:: ABOUT THIS EXERCISE ::
Would you find each line in the entries below with the string "pour" and copy it?

:: SOURCE DATA ::
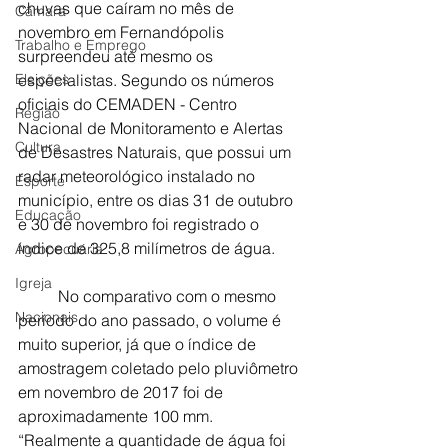
chuvas que caíram no mês de 
Câmara
novembro em Fernandópolis 
Trabalho e Emprego
surpreendeu até mesmo os 
Eleições
especialistas. Segundo os números 
oficiais do CEMADEN - Centro 
Região
Nacional de Monitoramento e Alertas 
Cultura
de Desastres Naturais, que possui um 
radar meteorológico instalado no 
Esporte
município, entre os dias 31 de outubro 
Educação
e 30 de novembro foi registrado o 
índice de 325,8 milímetros de água. 
Agropecuária
Igreja
	No comparativo com o mesmo 
Nacionais
período do ano passado, o volume é 
muito superior, já que o índice de 
amostragem coletado pelo pluviômetro 
em novembro de 2017 foi de 
aproximadamente 100 mm. 
“Realmente a quantidade de água foi 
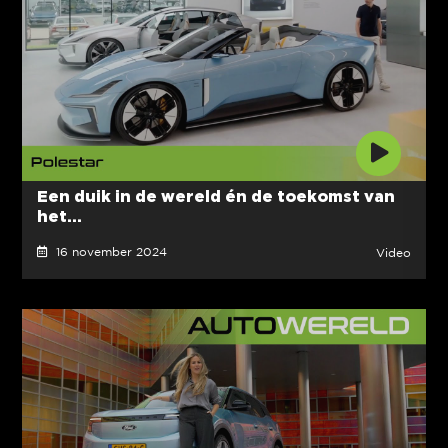
Een duik in de wereld én de toekomst van
het...
16 november 2024
Video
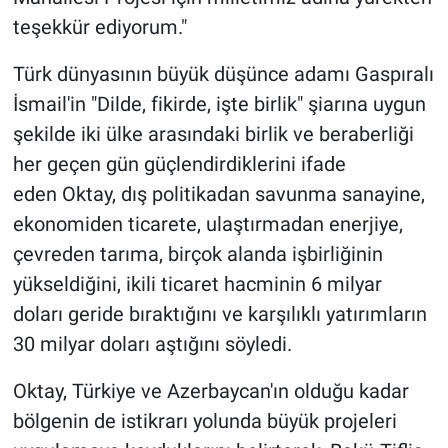
teşekkür ediyorum."
Türk dünyasının büyük düşünce adamı Gaspıralı
İsmail'in "Dilde, fikirde, işte birlik" şiarına uygun
şekilde iki ülke arasındaki birlik ve beraberliği
her geçen gün güçlendirdiklerini ifade
eden Oktay, dış politikadan savunma sanayine,
ekonomiden ticarete, ulaştırmadan enerjiye,
çevreden tarıma, birçok alanda işbirliğinin
yükseldiğini, ikili ticaret hacminin 6 milyar
doları geride bıraktığını ve karşılıklı yatırımların
30 milyar doları aştığını söyledi.
Oktay, Türkiye ve Azerbaycan'ın olduğu kadar
bölgenin de istikrarı yolunda büyük projeleri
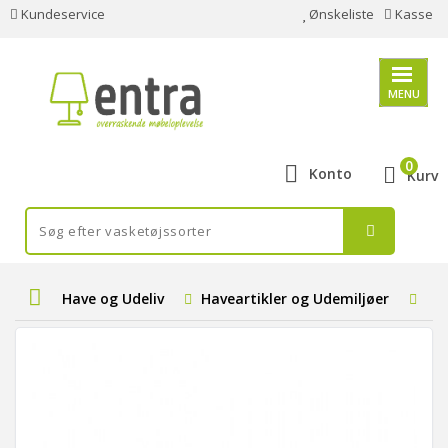
Kundeservice
Ønskeliste
Kasse
MENU
0
Konto
Kurv
Have og Udeliv
Haveartikler og Udemiljøer
Par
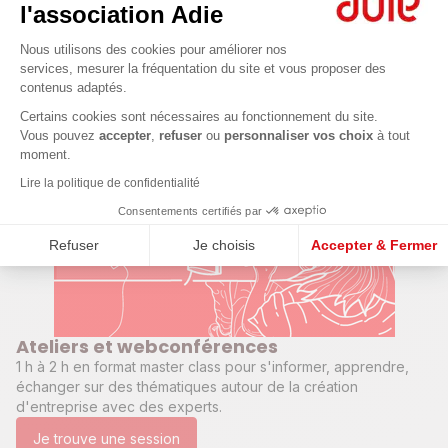
l'association Adie
d’occasion, pour sa réparation ou pour passer le
permis de conduire
Plateforme de Gestion du Consenteme
Nous utilisons des cookies pour améliorer nos
En savoir plus
services, mesurer la fréquentation du site et vous proposer des
contenus adaptés.
Accompagnement pour les
Axeptio consent
Certains cookies sont nécessaires au fonctionnement du site.
Vous pouvez
accepter
,
refuser
ou
personnaliser vos choix
à tout
entrepreneurs
moment.
Lire la politique de confidentialité
Consentements certifiés par
Refuser
Je choisis
Accepter & Fermer
Ateliers et webconférences
1 h à 2 h en format master class pour s'informer, apprendre,
échanger sur des thématiques autour de la création
d'entreprise avec des experts.
Je trouve une session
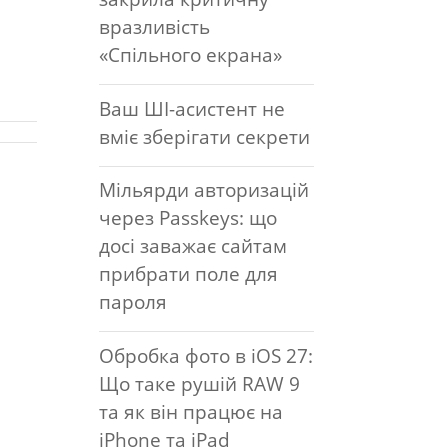
вразливість
«Спільного екрана»
Ваш ШІ-асистент не
вміє зберігати секрети
Мільярди авторизацій
через Passkeys: що
досі заважає сайтам
прибрати поле для
пароля
Обробка фото в iOS 27:
Що таке рушій RAW 9
та як він працює на
iPhone та iPad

:: RESULT ::
d’occasion, pour sa réparation ou pour passer le
Nous utilisons des cookies pour améliorer nos
Accompagnement pour les
1 h à 2 h en format master class pour s'informer, apprendre,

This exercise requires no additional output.